When accepting a pet pig into the family group, there are certain considerations, as with other animals, that you should always keep in mind concerning the disturbance that a pig may cause to your neighbours.


Firstly, you need to take into account the amount of feaces and urine that one pig produces in a year, because cleaning and disposal of these will provide you with a very important problem especially if you only have a very small garden in a town centre or, worse still, no garden at all.  One adult pig will produce about six kilograms of feaces and urine every day, which is over two tonnes in one year.  These animal waste products, if not removed promptly, will produce an offensive odour and, due to their high ammonia levels and bacterial content, may be a health risk both to humans and pigs alike.  One possible way of dealing with this problem is to mix the pig waste (feaces, urine and soiled straw) with grass, flower cuttings or vegetable waste in a compost heap and allow everything to decompose.  Remember that this process can produce a very potent odour to which your neighbours may object very strongly.

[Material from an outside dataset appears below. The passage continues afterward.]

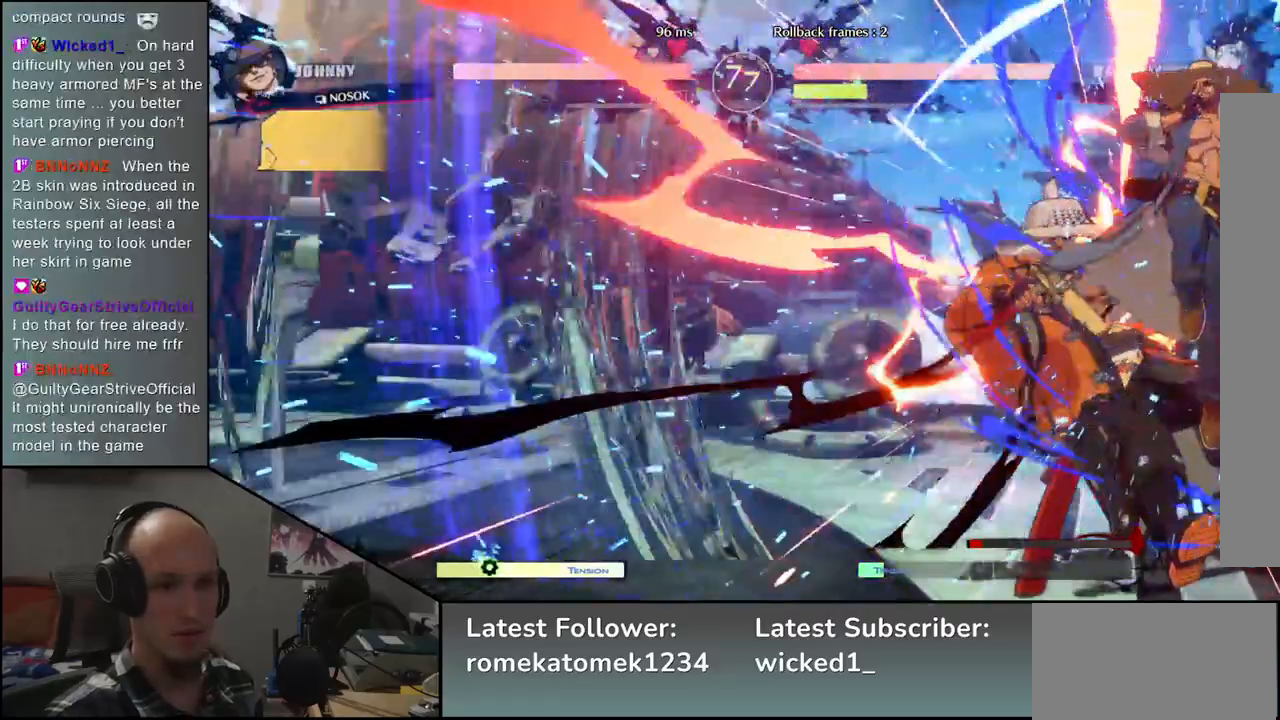
{"buttons": [], "left_stick": "left", "events": [[17, "TRIANGLE", "down"], [100, "TRIANGLE", "up"], [300, "left_stick", "left"]]}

Noise is also an important consideration, particularly when several pigs are kept together in a group, and the very loud noise that they can produce will cause tension with your neighbours.


Another factor to be aware of is that, even though most pigs are friendly, their considerable weight and agility can be very hazardous for young children who might want to play with them.

Entire boars are always dangerous and should not be trusted, even when they have their teeth trimmed.  They are unsuitable as pets for children under 16.


Finally, you must always check that there is no clause in the deeds for your house which prohibits the keeping of pigs, as failure to appreciate this could involve you in expensive litigation matters with your neighbours and landlord.